Happy Together, shot directly after Fallen Angels but not released in the U.S. until 1998, is everything the director's previous film is not, but more so. Set in Buenos Aires, Happy Together stars Tony Leung and Leslie Cheung (both returning from Wong Kar-Wai's swordplay phantasma Ashes of Time, recently re-released theatrically in the U.S.) as the gay couple who've had enough of each other, but not, really, enough. It's a love story in decline, surrounded and enveloped once again by Christopher Doyle's sumptuous cinematography. Wong Kar-Wai being, well, Wong Kar-Wai, the visuals ricochet from blunt, brusque black and white to supersaturated signage, the better to invoke the broken demons of these two turbulent men as they slowly slide into mutual mental and sexual combat.

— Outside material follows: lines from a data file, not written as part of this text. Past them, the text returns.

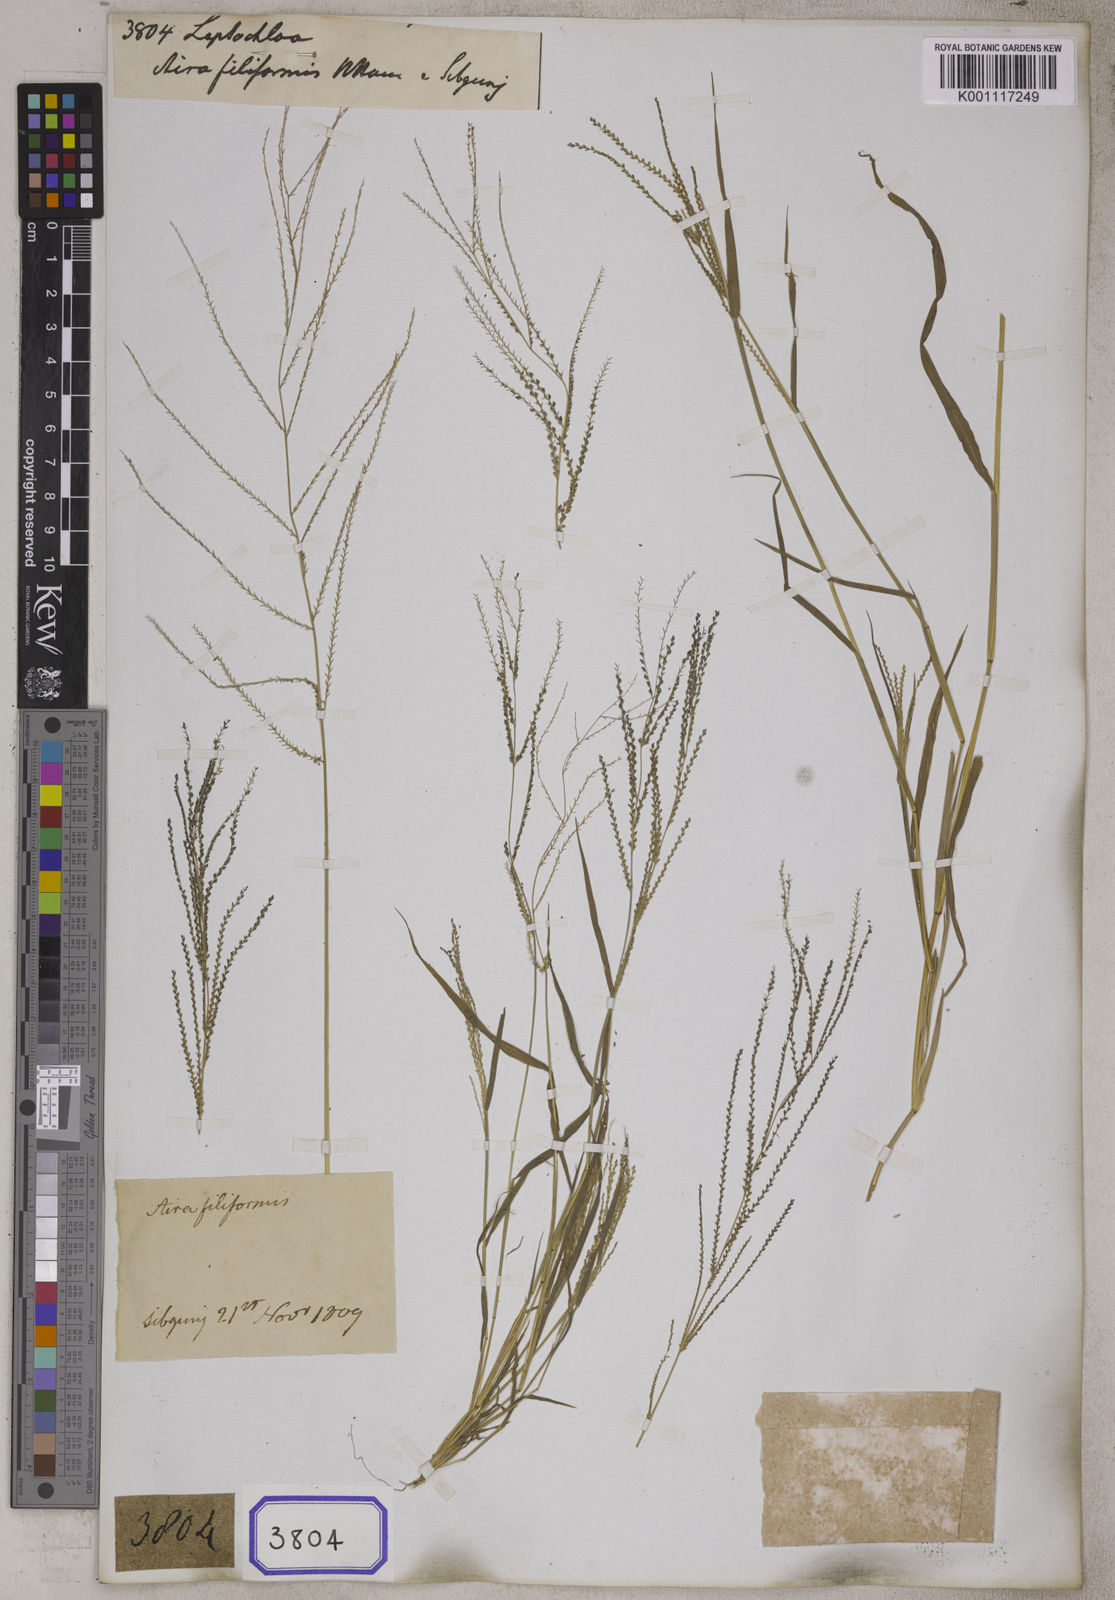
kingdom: Plantae
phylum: Tracheophyta
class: Liliopsida
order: Poales
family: Poaceae
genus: Leptochloa
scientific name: Leptochloa
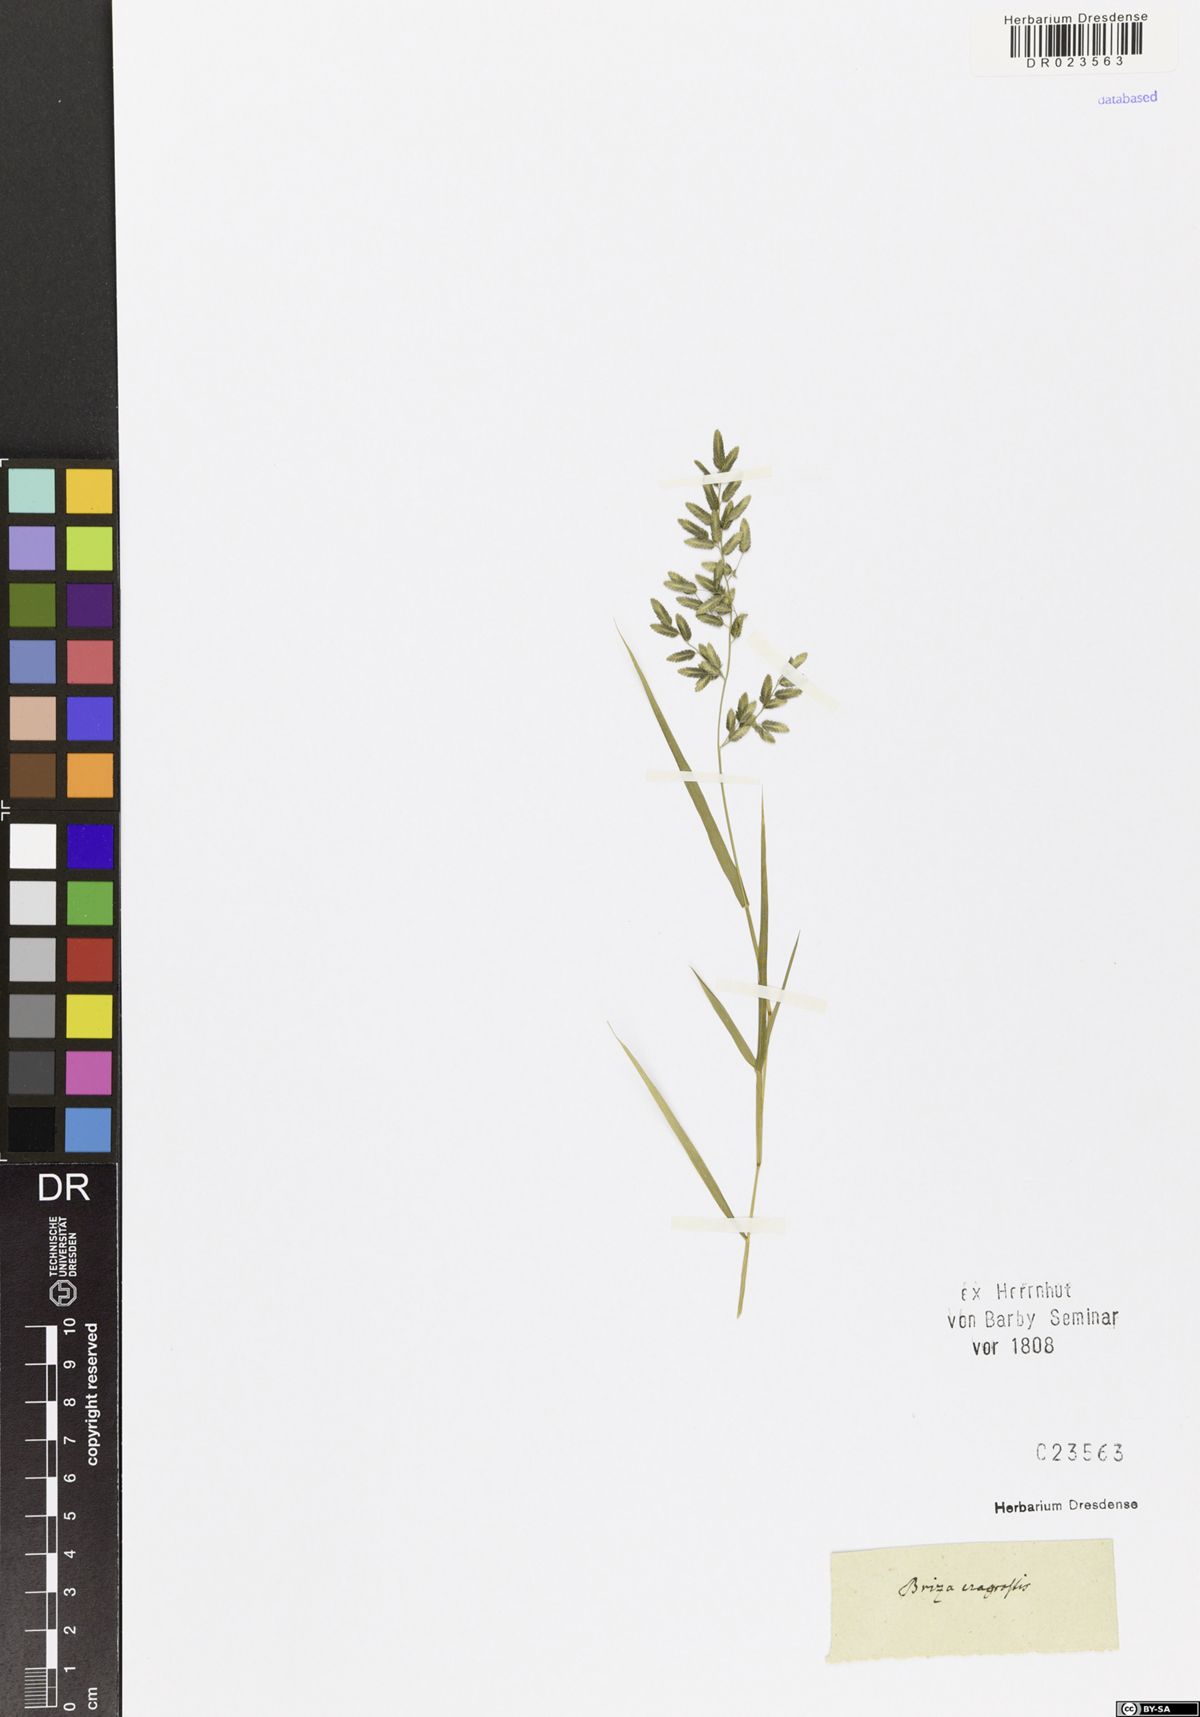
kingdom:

Happy Together is probably Wong's most assured (yet no less borderline avant-garde) film up to that point, and the collision of Eros, Thanatos, and hot, hot lust that boils up around nearly every sequence makes his recent American debut, the lovely but emotionally stillborn My Blueberry Nights, seem like yet another terrific argument against HK filmmakers (we're talking to you, John Woo) trekking over Hollywood way. Passionate and passionately shot – stories of endless retakes and colossal budget overruns on Happy Together have become the stuff of legend – this almost acts as a reality check against the more melodramatic neon-lit capers 'n' caterwauling of his previous films.
Still, remastered from an HD transfer (a relative rarity in HK films until now) and with a boisterously sensual Dolby 5.1 stereo surround track – the better to capture all those sweaty tangos – the elegiac, steamy Happy Together is the sight and sound of Wong maturing out of the beautiful HK grime and into the bright, Argentine night. No matter where he and partner-in-grime Doyle find themselves, however, it's always the most arresting place the audience will find itself, shy of a time-ticket back to prehandover HK.